Energy commissioner, Andris Piebalgs, called on the Council and the European parliament to adopt the proposals quickly. 'We have known for some time that the existing arrangements to deal with gas emergencies are insufficient. The Russia-Ukraine gas dispute in January 2009 confirmed our fears. All member states recognise that we need common standards for security of gas supply for the whole EU,' he said.

The proposed regulation would require all member states to have an authority responsible for monitoring gas supply developments, assessing risks to supplies, establishing preventive action plans and setting up emergency plans. It would also oblige member states to collaborate closely in a crisis through shared access to supply information.
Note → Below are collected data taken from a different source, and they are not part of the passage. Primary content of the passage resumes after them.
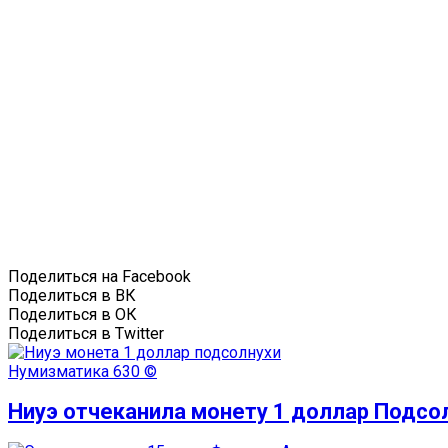
Поделиться на Facebook
Поделиться в ВК
Поделиться в ОК
Поделиться в Twitter
Нумизматика
630 ©
Ниуэ отчеканила монету 1 доллар Подсо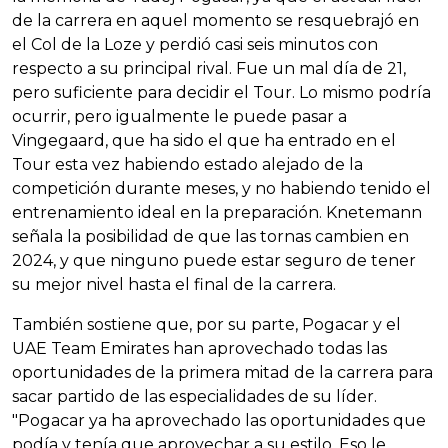
de la carrera en aquel momento se resquebrajó en
el Col de la Loze y perdió casi seis minutos con
respecto a su principal rival. Fue un mal día de 21,
pero suficiente para decidir el Tour. Lo mismo podría
ocurrir, pero igualmente le puede pasar a
Vingegaard, que ha sido el que ha entrado en el
Tour esta vez habiendo estado alejado de la
competición durante meses, y no habiendo tenido el
entrenamiento ideal en la preparación. Knetemann
señala la posibilidad de que las tornas cambien en
2024, y que ninguno puede estar seguro de tener
su mejor nivel hasta el final de la carrera.
También sostiene que, por su parte, Pogacar y el
UAE Team Emirates han aprovechado todas las
oportunidades de la primera mitad de la carrera para
sacar partido de las especialidades de su líder.
"Pogacar ya ha aprovechado las oportunidades que
podía y tenía que aprovechar a su estilo. Eso le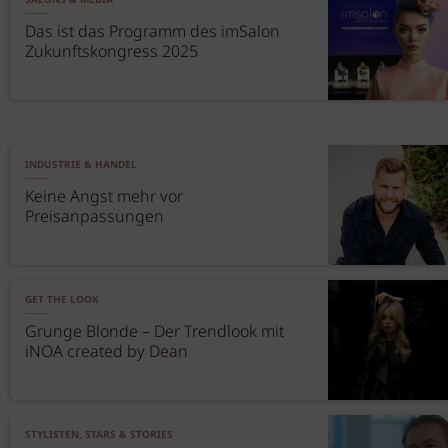
SALONS & MEDIA
Das ist das Programm des imSalon
Zukunftskongress 2025
INDUSTRIE & HANDEL
Keine Angst mehr vor
Preisanpassungen
GET THE LOOK
Grunge Blonde – Der Trendlook mit
iNOA created by Dean
STYLISTEN, STARS & STORIES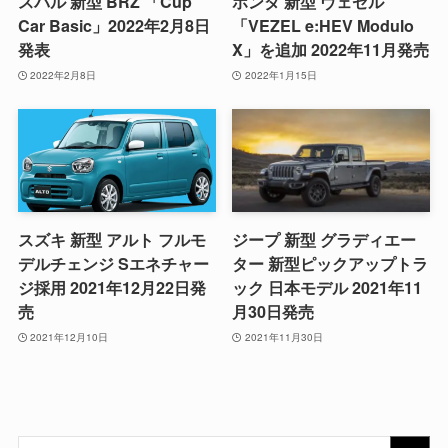
スバル 新型 BRZ 「Cup
ホンダ 新型 ヴェゼル
Car Basic」2022年2月8日
「VEZEL e:HEV Modulo
発表
X」を追加 2022年11月発売
2022年2月8日
2022年1月15日
スズキ 新型 アルト フルモ
ジープ 新型 グラディエー
デルチェンジ Sエネチャー
ター 新型ピックアップトラ
ジ採用 2021年12月22日発
ック 日本モデル 2021年11
売
月30日発売
2021年12月10日
2021年11月30日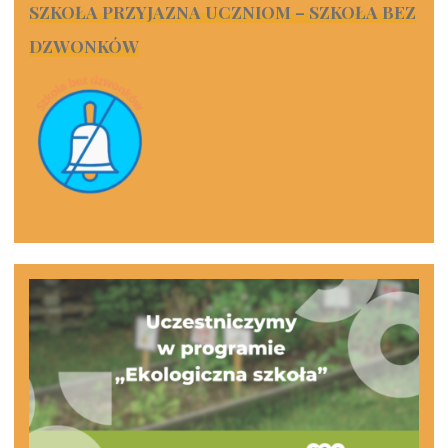
SZKOŁA PRZYJAZNA UCZNIOM – SZKOŁA BEZ
DZWONKÓW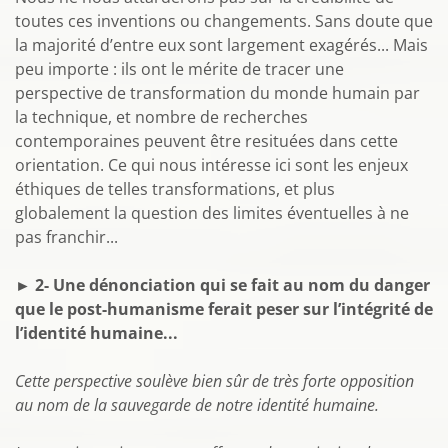
toutes ces inventions ou changements. Sans doute que
la majorité d’entre eux sont largement exagérés... Mais
peu importe : ils ont le mérite de tracer une
perspective de transformation du monde humain par
la technique, et nombre de recherches
contemporaines peuvent être resituées dans cette
orientation. Ce qui nous intéresse ici sont les enjeux
éthiques de telles transformations, et plus
globalement la question des limites éventuelles à ne
pas franchir...
► 2- Une dénonciation qui se fait au nom du danger
que le post-humanisme ferait peser sur l’intégrité de
l’identité humaine...
Cette perspective soulève bien sûr de très forte opposition
au nom de la sauvegarde de notre identité humaine.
The proposed regulation was prepared in response to a request from the European Council, the European parliament and the Energy Council, which asked the energy commissioner on 19 February 2009 to improve the EU emergency response framework for gas to replace the 2004 Gas Security Directive.

The EU is a major gas consumer, and the January 2009 gas crisis demonstrated weaknesses in the current mechanisms for dealing with supply disruptions.

Gas now represents more than one quarter of energy supply in the EU. More than half of this gas comes from external sources, and by 2020 more than 80 per cent of EU gas is likely to be imported. Some member states are already totally dependent on imported gas.